◆ YOUR TASK
When a picture appears in the listing, leave it out and copy the rest exactly as it stands.

◆ SOURCE DATA
==============================

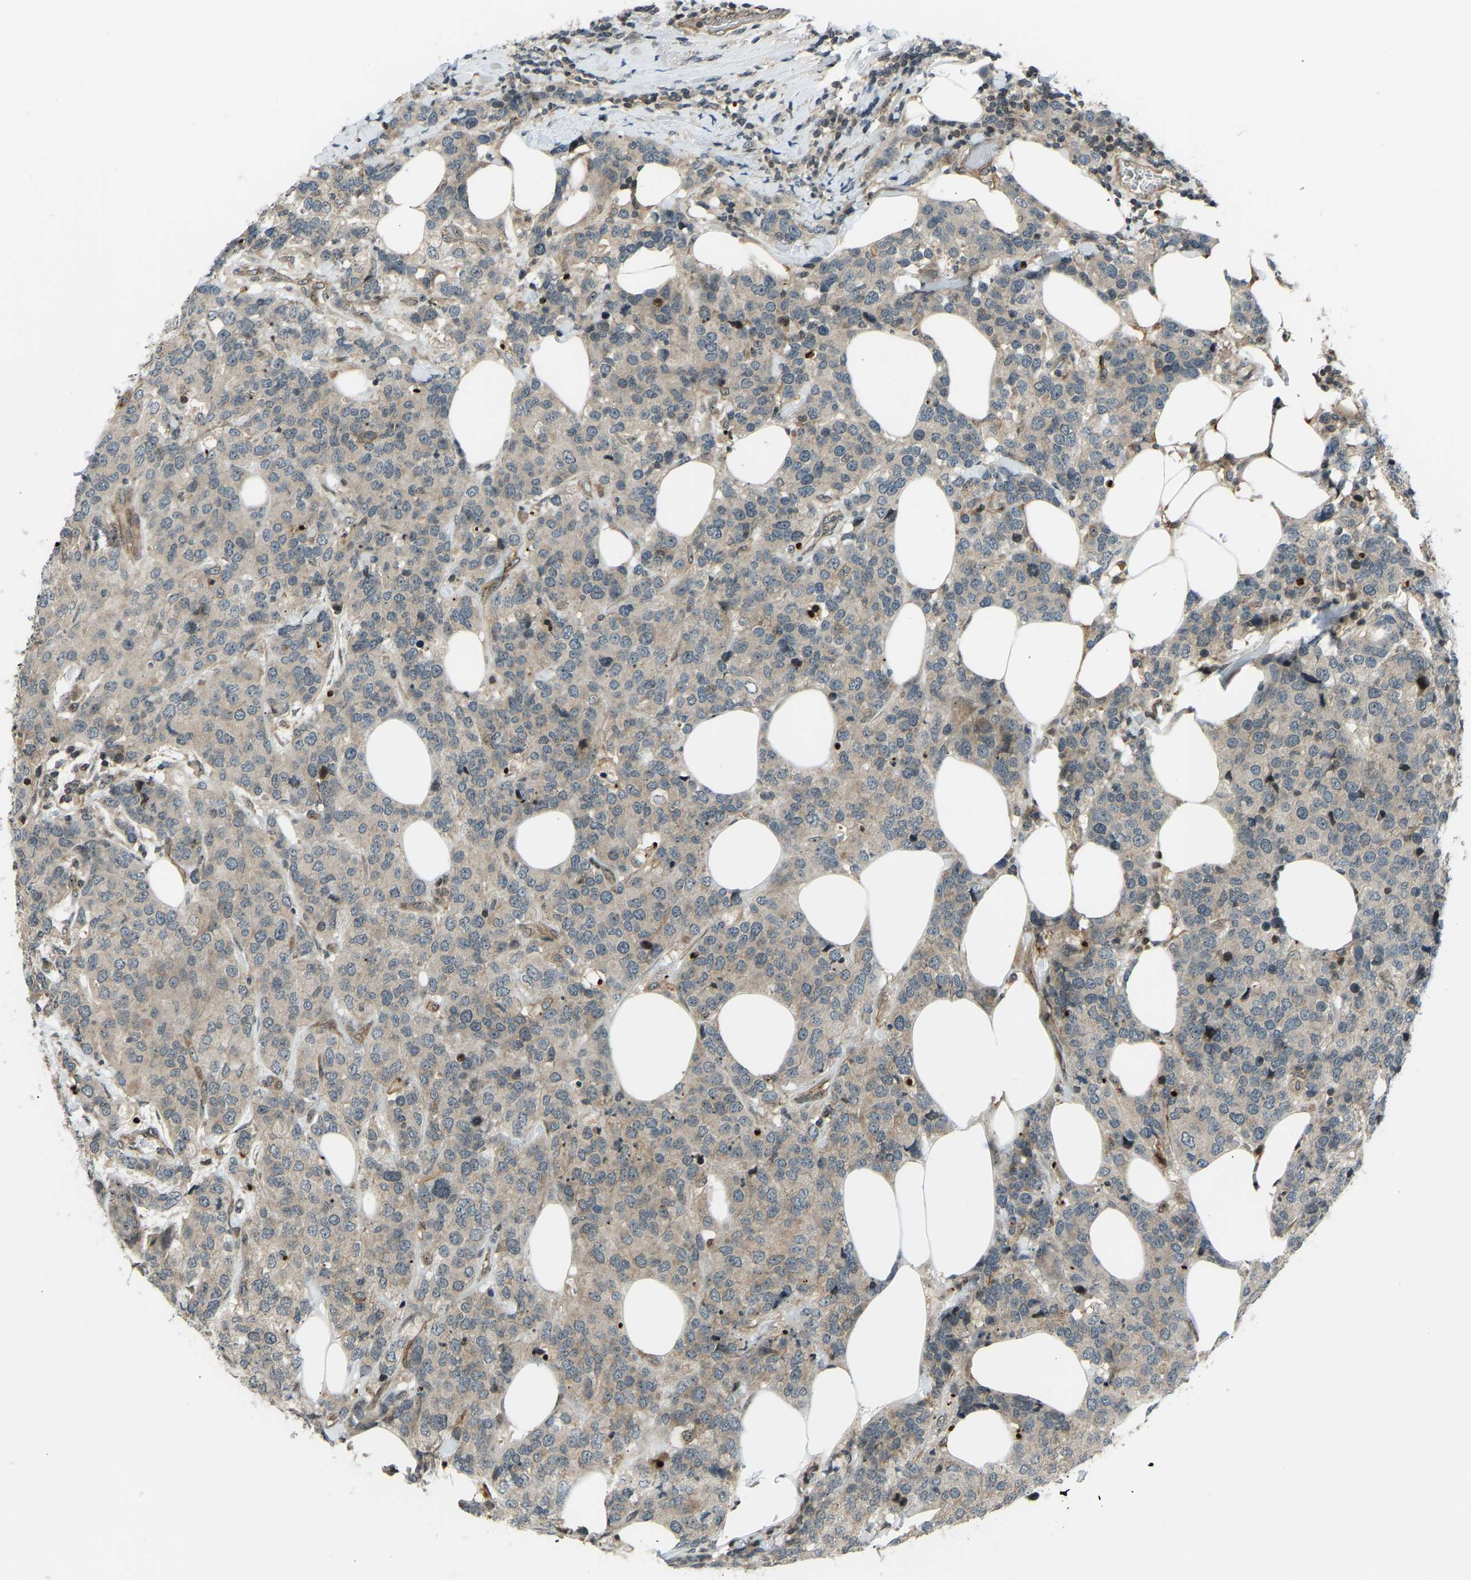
{"staining": {"intensity": "weak", "quantity": "25%-75%", "location": "cytoplasmic/membranous"}, "tissue": "breast cancer", "cell_type": "Tumor cells", "image_type": "cancer", "snomed": [{"axis": "morphology", "description": "Lobular carcinoma"}, {"axis": "topography", "description": "Breast"}], "caption": "Human breast lobular carcinoma stained with a brown dye shows weak cytoplasmic/membranous positive positivity in about 25%-75% of tumor cells.", "gene": "SVOPL", "patient": {"sex": "female", "age": 59}}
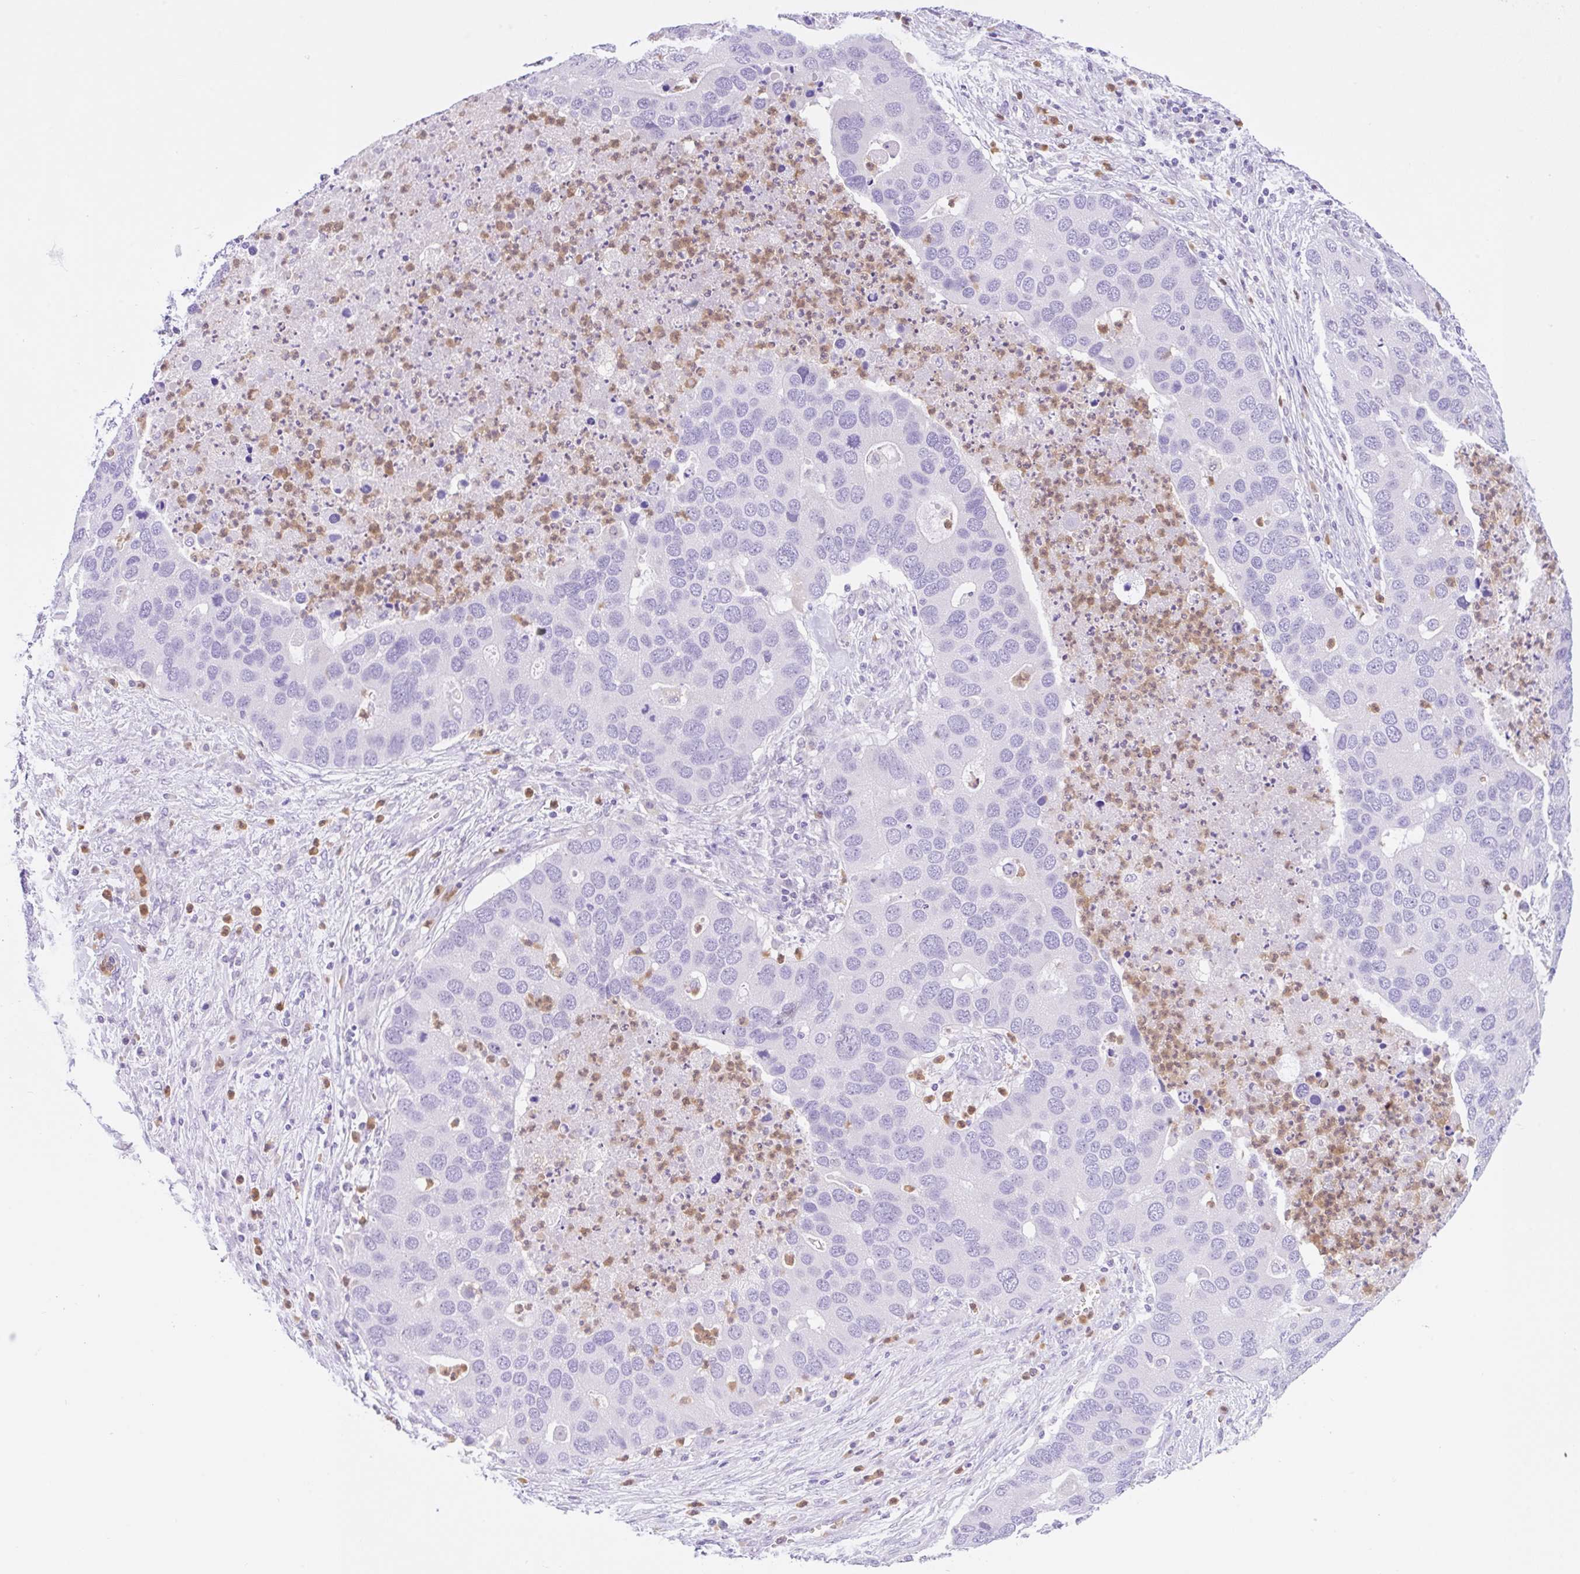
{"staining": {"intensity": "negative", "quantity": "none", "location": "none"}, "tissue": "lung cancer", "cell_type": "Tumor cells", "image_type": "cancer", "snomed": [{"axis": "morphology", "description": "Aneuploidy"}, {"axis": "morphology", "description": "Adenocarcinoma, NOS"}, {"axis": "topography", "description": "Lymph node"}, {"axis": "topography", "description": "Lung"}], "caption": "Immunohistochemistry (IHC) of human adenocarcinoma (lung) displays no positivity in tumor cells.", "gene": "NCF1", "patient": {"sex": "female", "age": 74}}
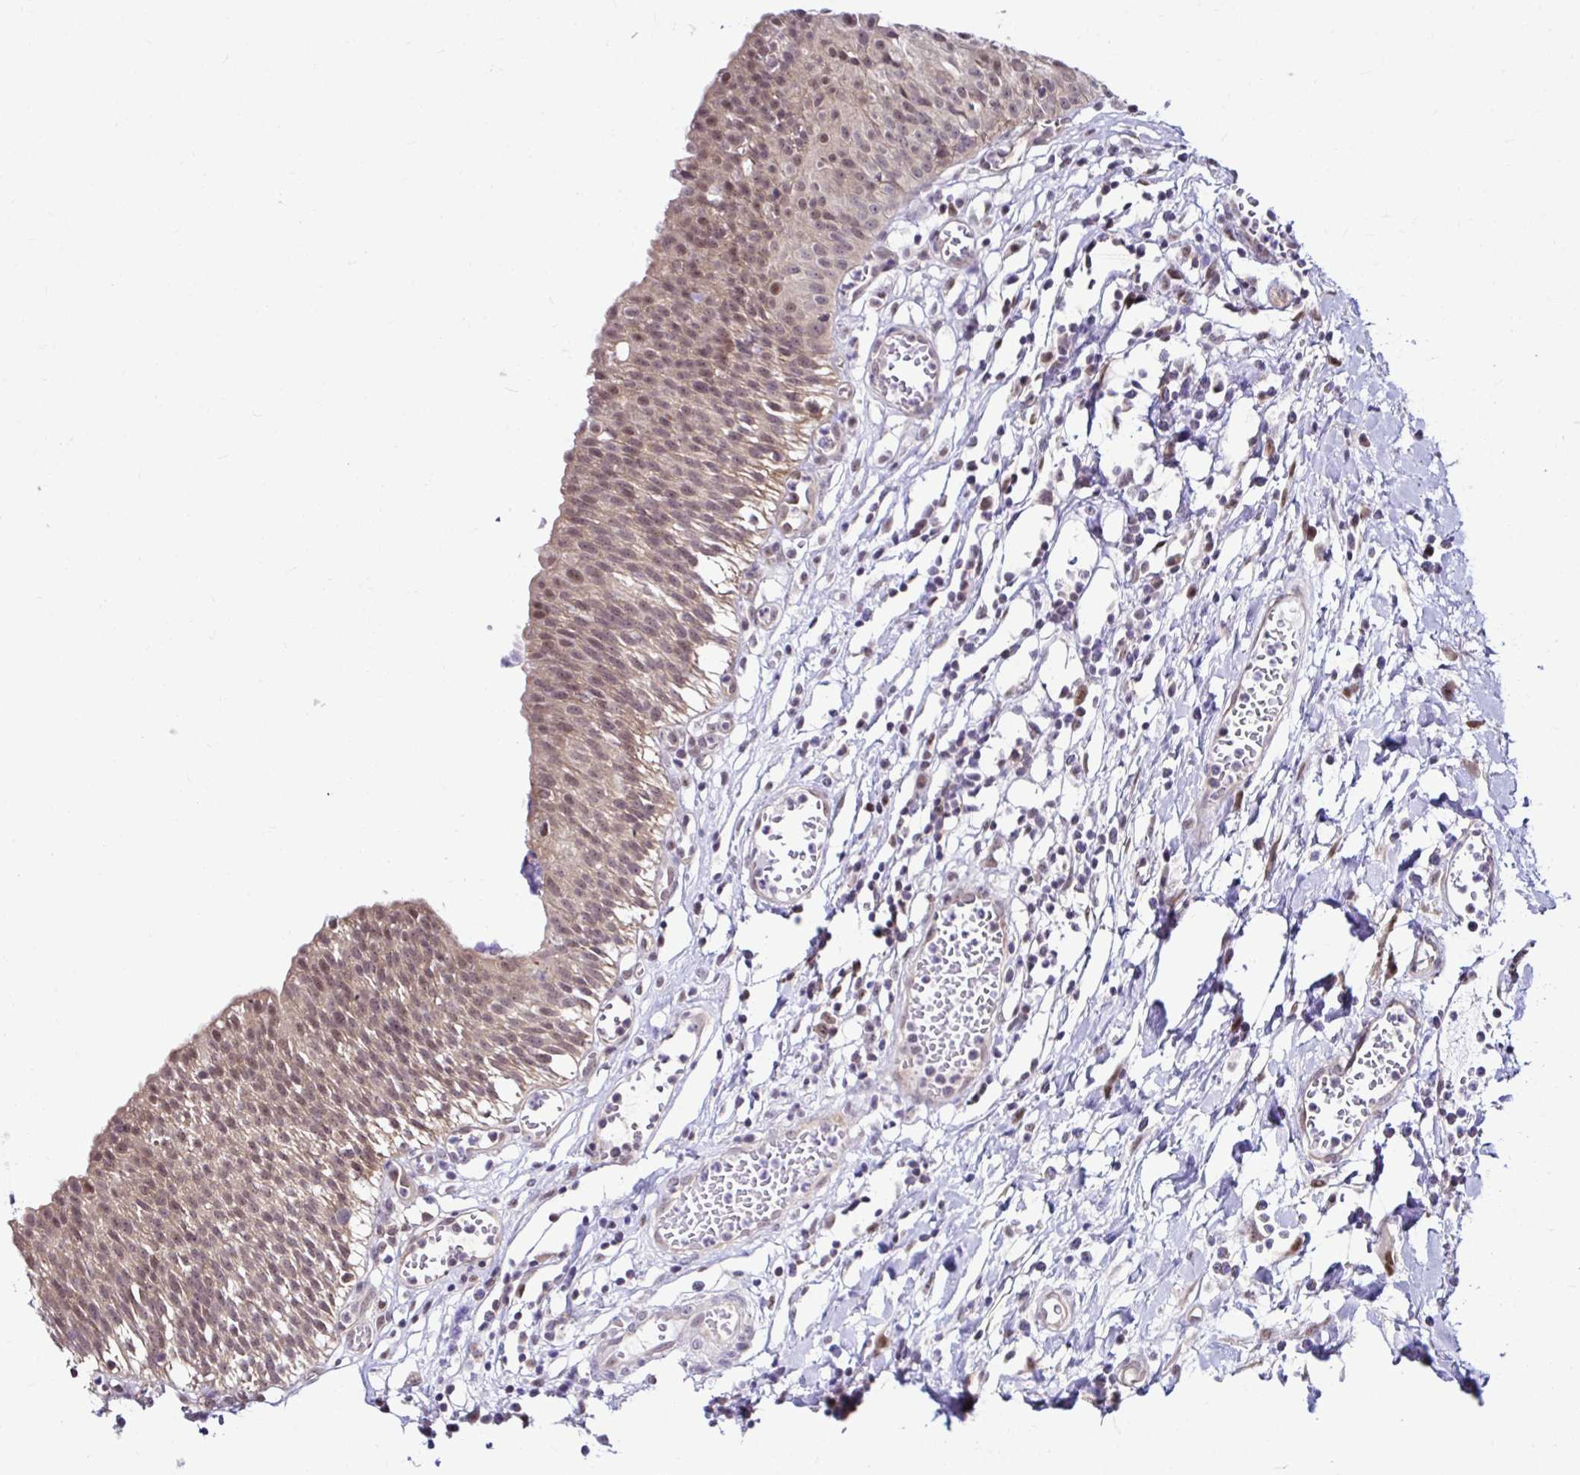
{"staining": {"intensity": "moderate", "quantity": "25%-75%", "location": "nuclear"}, "tissue": "urinary bladder", "cell_type": "Urothelial cells", "image_type": "normal", "snomed": [{"axis": "morphology", "description": "Normal tissue, NOS"}, {"axis": "topography", "description": "Urinary bladder"}], "caption": "This photomicrograph demonstrates benign urinary bladder stained with immunohistochemistry (IHC) to label a protein in brown. The nuclear of urothelial cells show moderate positivity for the protein. Nuclei are counter-stained blue.", "gene": "PSMD3", "patient": {"sex": "male", "age": 64}}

==============================

◆ WRITTEN SOLUTION
{"staining": {"intensity": "weak", "quantity": "25%-75%", "location": "cytoplasmic/membranous"}, "tissue": "breast cancer", "cell_type": "Tumor cells", "image_type": "cancer", "snomed": [{"axis": "morphology", "description": "Lobular carcinoma"}, {"axis": "topography", "description": "Breast"}], "caption": "Human breast lobular carcinoma stained with a brown dye shows weak cytoplasmic/membranous positive positivity in about 25%-75% of tumor cells.", "gene": "SVOPL", "patient": {"sex": "female", "age": 59}}
{"staining": {"intensity": "negative", "quantity": "none", "location": "none"}, "tissue": "lung cancer", "cell_type": "Tumor cells", "image_type": "cancer", "snomed": [{"axis": "morphology", "description": "Aneuploidy"}, {"axis": "morphology", "description": "Adenocarcinoma, NOS"}, {"axis": "topography", "description": "Lymph node"}, {"axis": "topography", "description": "Lung"}], "caption": "Immunohistochemistry (IHC) of human adenocarcinoma (lung) displays no positivity in tumor cells.", "gene": "NCF1", "patient": {"sex": "female", "age": 74}}
{"staining": {"intensity": "moderate", "quantity": "25%-75%", "location": "nuclear"}, "tissue": "urinary bladder", "cell_type": "Urothelial cells", "image_type": "normal", "snomed": [{"axis": "morphology", "description": "Normal tissue, NOS"}, {"axis": "topography", "description": "Urinary bladder"}], "caption": "This photomicrograph demonstrates benign urinary bladder stained with immunohistochemistry (IHC) to label a protein in brown. The nuclear of urothelial cells show moderate positivity for the protein. Nuclei are counter-stained blue.", "gene": "PSMD3", "patient": {"sex": "male", "age": 64}}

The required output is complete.